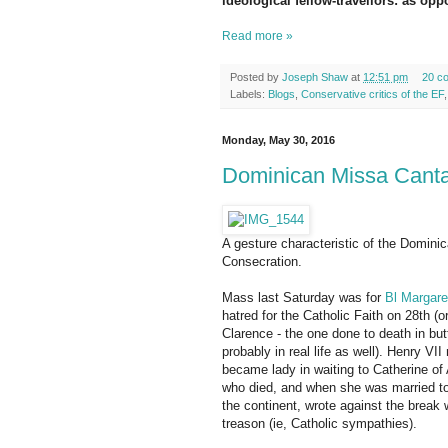
ideological fellow-travellors: as op
Read more »
Posted by
Joseph Shaw
at
12:51 pm
20 c
Labels:
Blogs
,
Conservative critics of the EF
Monday, May 30, 2016
Dominican Missa Cantat
A gesture characteristic of the Dominic
Consecration.
Mass last Saturday was for
Bl Margare
hatred for the Catholic Faith on 28th 
Clarence - the one done to death in bu
probably in real life as well). Henry VII
became lady in waiting to Catherine of
who died, and when she was married to 
the continent, wrote against the break
treason (ie, Catholic sympathies).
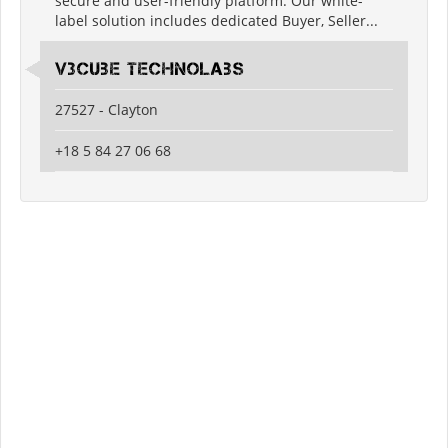
secure and user-friendly platform. Our white-
label solution includes dedicated Buyer, Seller...
V3Cube Technolabs
27527 - Clayton
+18 5 84 27 06 68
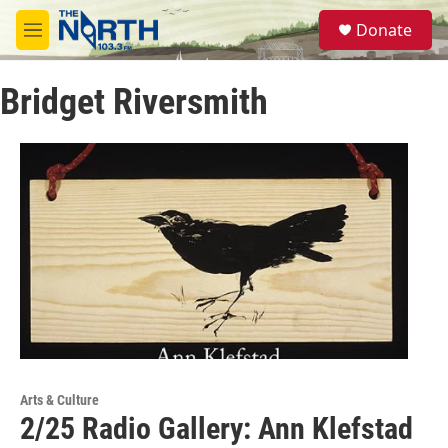
Skip to main content
S
Donate
e
M
a
e
r
n
c
Bridget Riversmith
u
h
u
e
r
y
Arts & Culture
2/25 Radio Gallery: Ann Klefstad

+++

Leave the images behind and write out every entry exactly.

> [RESULT FOR THIS TASK]:
ideological fellow-travellors: as op
Read more »
Posted by
Joseph Shaw
at
12:51 pm
20 c
Labels:
Blogs
,
Conservative critics of the EF
Monday, May 30, 2016
Dominican Missa Cantat
A gesture characteristic of the Dominic
Consecration.
Mass last Saturday was for
Bl Margare
hatred for the Catholic Faith on 28th 
Clarence - the one done to death in bu
probably in real life as well). Henry VII
became lady in waiting to Catherine of
who died, and when she was married to 
the continent, wrote against the break
treason (ie, Catholic sympathies).
secure and user-friendly platform. Our white-
label solution includes dedicated Buyer, Seller...
V3Cube Technolabs
27527 - Clayton
+18 5 84 27 06 68
Skip to main content
S
Donate
e
M
a
e
r
n
c
Bridget Riversmith
u
h
u
e
r
y
Arts & Culture
2/25 Radio Gallery: Ann Klefstad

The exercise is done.